Open HDembinski opened 2 years ago
We should allow the user to allocate the memory for this array only once and then run the algorithm as many times as they want, which should fill the user-provided object with new values. That does not seem to fit into the current design. How should this be approached?
Sometimes you can get NRVO for containers and the memory will be reused, even if it "looks" allocated every call. Could a std::array be used?
I was "reserving" all 2D array work for C++23, where we could have an A[i,j]
syntax . . .
Sometimes you have pairs of values x, y and you want to know whether y is independent of x or not. People sometimes compute the correlation of x and y, but independence is a stronger statement than lack of correlation.
Internally we were discussing implementing a chatterjee_correlation
for this problem: https://arxiv.org/abs/1909.10140; see figure 2-I think it solves your problem.
Thanks for the pointer to the Chatterjee coefficient, very interesting. From reading the abstract, it sounds great. However, the USP test statistic also has some proven optimal properties. Considering how much work I put into this algorithm, I want it to be preserved either way.
I don't see why you want to wait for the array syntax from C++23.
Regarding NVRO, I don't see how this allows the compiler to skip creating a temporary completely. You can create the array in the function and return it without calling the copy ctr, but what happens when the outer code assigns to an existing array class?
Regarding std::array, I think you want to design the library so that it works also with dynamically sized containers. The random table is 2D, I think std::array is only 1D (ok, nevermind, I thought that you cannot make std::array<std::array<int, 3>, 3>
, but I was mistaken).
On a second look, the Chatterjee coefficient seems to be related to the Kendall rank correlation. As it is stated in the paper, the primary purpose of the coefficient is not to test for independence, but that is precisely what the USP test is for. Unless the opposite is proven, I will assume that the USP test is more powerful than a test based on Chatterjee.

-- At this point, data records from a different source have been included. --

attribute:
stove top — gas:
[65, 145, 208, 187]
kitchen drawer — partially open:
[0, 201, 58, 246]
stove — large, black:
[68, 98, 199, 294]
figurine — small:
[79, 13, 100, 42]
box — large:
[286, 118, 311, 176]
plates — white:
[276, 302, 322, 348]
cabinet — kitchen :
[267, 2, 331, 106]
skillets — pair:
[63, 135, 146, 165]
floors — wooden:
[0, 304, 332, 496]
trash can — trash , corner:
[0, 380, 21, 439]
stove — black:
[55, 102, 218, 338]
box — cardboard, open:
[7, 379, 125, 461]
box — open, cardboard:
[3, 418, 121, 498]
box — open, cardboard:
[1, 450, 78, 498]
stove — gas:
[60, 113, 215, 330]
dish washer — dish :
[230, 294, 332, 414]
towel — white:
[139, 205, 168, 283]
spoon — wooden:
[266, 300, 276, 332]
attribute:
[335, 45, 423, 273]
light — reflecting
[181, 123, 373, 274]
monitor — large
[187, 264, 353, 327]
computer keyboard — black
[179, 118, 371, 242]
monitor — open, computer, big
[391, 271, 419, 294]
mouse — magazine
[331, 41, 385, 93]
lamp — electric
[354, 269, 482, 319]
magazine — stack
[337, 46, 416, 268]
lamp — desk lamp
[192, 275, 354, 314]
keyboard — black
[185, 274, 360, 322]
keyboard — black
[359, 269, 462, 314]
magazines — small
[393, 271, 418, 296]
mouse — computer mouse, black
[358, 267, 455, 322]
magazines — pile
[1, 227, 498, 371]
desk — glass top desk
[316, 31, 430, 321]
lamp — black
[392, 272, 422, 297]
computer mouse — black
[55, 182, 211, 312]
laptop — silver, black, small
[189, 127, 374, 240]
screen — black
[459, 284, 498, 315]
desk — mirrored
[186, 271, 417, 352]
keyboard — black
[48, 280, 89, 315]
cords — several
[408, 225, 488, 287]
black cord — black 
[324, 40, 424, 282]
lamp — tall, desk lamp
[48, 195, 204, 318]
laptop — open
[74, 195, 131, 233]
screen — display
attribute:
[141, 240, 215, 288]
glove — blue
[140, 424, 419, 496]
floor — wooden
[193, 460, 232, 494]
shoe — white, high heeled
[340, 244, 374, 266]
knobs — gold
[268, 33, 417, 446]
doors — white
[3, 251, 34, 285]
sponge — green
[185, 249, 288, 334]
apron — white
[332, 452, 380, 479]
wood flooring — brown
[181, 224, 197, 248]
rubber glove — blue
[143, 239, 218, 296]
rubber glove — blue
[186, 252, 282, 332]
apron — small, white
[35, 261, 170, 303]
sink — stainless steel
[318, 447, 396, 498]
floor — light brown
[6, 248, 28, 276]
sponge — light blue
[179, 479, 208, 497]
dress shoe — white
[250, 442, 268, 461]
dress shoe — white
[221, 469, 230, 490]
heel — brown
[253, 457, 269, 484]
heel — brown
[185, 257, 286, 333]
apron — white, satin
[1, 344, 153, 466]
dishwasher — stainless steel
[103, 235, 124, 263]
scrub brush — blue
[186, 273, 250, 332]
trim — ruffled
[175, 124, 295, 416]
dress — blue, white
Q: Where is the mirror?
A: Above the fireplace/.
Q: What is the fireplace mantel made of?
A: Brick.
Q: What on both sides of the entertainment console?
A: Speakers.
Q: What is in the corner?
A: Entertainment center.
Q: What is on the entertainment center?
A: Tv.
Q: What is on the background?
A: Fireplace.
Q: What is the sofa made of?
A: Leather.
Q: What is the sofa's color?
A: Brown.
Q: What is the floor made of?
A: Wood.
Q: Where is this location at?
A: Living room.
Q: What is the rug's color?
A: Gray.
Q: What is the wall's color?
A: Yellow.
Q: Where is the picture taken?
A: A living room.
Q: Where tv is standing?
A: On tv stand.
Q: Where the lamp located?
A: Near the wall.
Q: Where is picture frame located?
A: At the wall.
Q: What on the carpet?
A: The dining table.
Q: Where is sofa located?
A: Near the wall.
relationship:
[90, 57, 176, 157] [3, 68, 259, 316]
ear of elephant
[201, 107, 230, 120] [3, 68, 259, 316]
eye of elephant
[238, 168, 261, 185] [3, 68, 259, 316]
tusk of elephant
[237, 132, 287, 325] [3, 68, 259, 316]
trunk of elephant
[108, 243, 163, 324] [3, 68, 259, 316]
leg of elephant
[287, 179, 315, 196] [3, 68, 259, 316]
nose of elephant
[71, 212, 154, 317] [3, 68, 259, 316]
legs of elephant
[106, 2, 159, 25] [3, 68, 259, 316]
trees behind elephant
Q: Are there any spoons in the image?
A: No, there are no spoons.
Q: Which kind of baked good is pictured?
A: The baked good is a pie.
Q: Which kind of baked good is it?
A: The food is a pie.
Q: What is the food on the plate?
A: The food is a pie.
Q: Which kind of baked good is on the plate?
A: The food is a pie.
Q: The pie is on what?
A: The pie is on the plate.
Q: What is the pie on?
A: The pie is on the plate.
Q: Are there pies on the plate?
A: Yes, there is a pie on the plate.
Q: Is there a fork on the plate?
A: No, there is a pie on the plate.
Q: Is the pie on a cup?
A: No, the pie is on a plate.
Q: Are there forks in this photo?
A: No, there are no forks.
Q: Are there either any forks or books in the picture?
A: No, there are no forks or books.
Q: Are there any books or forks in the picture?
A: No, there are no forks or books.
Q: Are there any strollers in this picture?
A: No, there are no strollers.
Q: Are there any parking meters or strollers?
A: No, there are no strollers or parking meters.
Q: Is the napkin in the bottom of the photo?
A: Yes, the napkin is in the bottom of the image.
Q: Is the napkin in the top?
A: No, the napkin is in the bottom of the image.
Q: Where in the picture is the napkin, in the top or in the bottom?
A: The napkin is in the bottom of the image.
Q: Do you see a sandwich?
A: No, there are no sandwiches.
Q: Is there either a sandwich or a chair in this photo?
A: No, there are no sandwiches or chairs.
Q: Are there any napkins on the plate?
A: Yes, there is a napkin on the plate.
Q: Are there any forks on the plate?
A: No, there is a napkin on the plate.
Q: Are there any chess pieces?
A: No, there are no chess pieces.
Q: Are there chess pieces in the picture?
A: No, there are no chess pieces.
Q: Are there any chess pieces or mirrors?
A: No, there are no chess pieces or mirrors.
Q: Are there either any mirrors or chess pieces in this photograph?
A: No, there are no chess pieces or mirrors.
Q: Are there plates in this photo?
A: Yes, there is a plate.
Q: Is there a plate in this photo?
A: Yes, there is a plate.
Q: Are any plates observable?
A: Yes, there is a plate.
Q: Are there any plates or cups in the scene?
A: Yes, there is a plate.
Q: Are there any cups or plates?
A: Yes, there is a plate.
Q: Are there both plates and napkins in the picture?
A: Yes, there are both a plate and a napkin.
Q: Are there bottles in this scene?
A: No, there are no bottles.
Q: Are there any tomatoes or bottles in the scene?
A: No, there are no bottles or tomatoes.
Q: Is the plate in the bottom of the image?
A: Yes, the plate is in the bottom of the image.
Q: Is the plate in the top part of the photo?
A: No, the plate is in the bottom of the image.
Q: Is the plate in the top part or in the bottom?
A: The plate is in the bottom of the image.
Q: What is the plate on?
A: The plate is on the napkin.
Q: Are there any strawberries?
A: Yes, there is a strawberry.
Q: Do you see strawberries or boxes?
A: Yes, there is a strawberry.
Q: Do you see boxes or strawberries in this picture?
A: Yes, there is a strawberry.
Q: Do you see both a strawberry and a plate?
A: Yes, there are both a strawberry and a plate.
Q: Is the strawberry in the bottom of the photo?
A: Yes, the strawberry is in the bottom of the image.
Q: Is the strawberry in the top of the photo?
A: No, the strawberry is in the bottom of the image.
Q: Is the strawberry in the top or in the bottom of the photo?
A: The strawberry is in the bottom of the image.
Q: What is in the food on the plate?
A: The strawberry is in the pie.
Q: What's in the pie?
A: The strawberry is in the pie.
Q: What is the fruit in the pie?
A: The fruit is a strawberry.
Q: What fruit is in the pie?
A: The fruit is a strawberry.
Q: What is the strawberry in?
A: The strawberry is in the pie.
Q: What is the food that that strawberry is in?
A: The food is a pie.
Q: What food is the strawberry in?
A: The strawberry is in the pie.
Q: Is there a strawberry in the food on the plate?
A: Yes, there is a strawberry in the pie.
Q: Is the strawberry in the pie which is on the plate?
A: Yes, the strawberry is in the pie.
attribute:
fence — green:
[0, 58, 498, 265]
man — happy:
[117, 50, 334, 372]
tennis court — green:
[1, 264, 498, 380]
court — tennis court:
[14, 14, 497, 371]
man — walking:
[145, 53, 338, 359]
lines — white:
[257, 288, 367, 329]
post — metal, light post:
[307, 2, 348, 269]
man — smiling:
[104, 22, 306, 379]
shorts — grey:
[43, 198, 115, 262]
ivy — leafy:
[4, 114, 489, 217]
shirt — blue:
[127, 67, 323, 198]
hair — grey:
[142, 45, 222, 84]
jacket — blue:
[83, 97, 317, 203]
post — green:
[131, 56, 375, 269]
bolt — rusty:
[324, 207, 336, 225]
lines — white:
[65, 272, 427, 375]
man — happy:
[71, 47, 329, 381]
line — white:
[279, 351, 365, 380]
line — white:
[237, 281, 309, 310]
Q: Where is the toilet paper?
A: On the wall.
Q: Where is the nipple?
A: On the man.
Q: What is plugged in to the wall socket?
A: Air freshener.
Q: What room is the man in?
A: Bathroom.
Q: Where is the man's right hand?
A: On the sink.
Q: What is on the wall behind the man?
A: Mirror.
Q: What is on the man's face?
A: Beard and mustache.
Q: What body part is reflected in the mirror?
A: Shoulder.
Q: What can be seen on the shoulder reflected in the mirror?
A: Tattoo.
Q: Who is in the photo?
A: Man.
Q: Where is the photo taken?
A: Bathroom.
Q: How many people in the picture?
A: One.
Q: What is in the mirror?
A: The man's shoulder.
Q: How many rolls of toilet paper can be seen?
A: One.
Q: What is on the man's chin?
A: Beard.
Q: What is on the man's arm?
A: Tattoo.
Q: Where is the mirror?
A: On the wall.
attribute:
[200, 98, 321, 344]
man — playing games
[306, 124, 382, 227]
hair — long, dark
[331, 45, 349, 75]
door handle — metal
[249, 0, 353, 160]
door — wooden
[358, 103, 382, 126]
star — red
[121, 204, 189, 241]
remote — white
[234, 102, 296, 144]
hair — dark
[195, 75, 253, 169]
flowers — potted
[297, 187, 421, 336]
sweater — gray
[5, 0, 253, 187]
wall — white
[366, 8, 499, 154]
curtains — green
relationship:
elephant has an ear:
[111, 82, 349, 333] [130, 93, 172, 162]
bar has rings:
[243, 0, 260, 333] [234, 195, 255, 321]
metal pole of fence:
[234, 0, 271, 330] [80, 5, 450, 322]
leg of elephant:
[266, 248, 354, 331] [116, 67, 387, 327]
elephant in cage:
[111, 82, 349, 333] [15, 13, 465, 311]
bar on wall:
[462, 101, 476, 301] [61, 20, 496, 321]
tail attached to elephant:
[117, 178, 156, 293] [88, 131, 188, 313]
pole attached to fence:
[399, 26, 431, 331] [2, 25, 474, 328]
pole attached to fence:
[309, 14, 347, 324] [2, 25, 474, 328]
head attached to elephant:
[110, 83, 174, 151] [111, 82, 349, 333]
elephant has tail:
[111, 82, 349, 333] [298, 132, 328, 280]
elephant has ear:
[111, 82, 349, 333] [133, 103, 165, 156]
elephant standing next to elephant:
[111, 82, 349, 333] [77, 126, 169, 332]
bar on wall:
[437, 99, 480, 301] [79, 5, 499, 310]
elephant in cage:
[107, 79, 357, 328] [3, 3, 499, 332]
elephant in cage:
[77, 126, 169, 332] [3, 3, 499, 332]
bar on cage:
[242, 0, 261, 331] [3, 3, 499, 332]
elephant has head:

Another advantage of the USP test over rank correlation coefficients is that it uses histograms of the data instead of the individual data pairs. I work in high-energy physics, where we have Big Data. Putting all the value pairs into a histogram is convenient and standard practice, more so than working with the individual value pairs. I can still apply the USP test on the histogram, but I cannot compute a rank correlation coefficient from binned data.
Bottom line: I think it is clear that the algorithms that I propose here are generally useful. Are you convinced now or should I continue talking?
Are you convinced now or should I continue talking?
I'm convinced.
@NAThompson Sorry for the long break, I am now coming back to this. Great to hear this. Note that I also want to include the algorithm in scipy. I think the ideal solution is to add it to Boost.Math and then wrap that to Python via scipy. Scipy already uses Boost.Math.
So where should I put this code? In a way, this is a special random distribution, which generates 2d matrices instead of numbers. It would fit best into boost/math/distributions
As far as I can see, there is no precedent for a multivariate distribution there.
The return type of such a distribution is a table, but we probably also want to offer some interface where the user provides a matrix object which the algorithm just fills.
I think we need some kind of matrix_view over all possible contiguous array types, like mdspan.
Motivation
Sometimes you have pairs of values x, y and you want to know whether y is independent of x or not. People sometimes compute the correlation of x and y, but independence is a stronger statement than lack of correlation. It is possible to have distributions with zero correlation that are nevertheless not independent, e.g. when y = x^2 for x distributed symmetrically around 0.
Some tests, like the popular USP test, compute a test statistic and then use Monte-Carlo to compute the distribution of the test statistic under the null hypothesis (independence). For that, one needs to generate random 2D tables ("histograms") that have the same row and column totals as the original data. The probability distribution for such a table has been worked out in the 80'ies, and Patefield found an elegant non-trivial algorithm to randomly sample from this distribution.
Candidate implementation
I searched the net for implementations in C/C++ of Patefield's algorithm, but only found implementations under GPL license. I want to have the code under a less restrictive license and so I translated the published FORTRAN code to C from scratch and based my implementation on that. The code is currently licensed under BSD 3-clause. I would also like to release it under BSL and contribute it to Boost.Math.
My implementation already evolved from the original and has cool features that the original implementation lacks. The changes are documented in the code. Sorry for all the
goto
s, it is how the original code was written. In time, I am interested in removing thegoto
s step by step, but for now it is more important to have a baseline code that works.In addition to Patefield's algorithm, I also want to add a simple shuffling algorithm. The shuffling algorithm requires additional memory, but is faster than Patefield in certain scenarios.
Implementation discussion
I am not yet intimately familiar with the distribution infrastructure in Boost.Math. On a quick glance, I could not find a distribution that returns more than a single number. For this algorithm, the random variate is a 2d array. We should allow the user to allocate the memory for this array only once and then run the algorithm as many times as they want, which should fill the user-provided object with new values. That does not seem to fit into the current design. How should this be approached?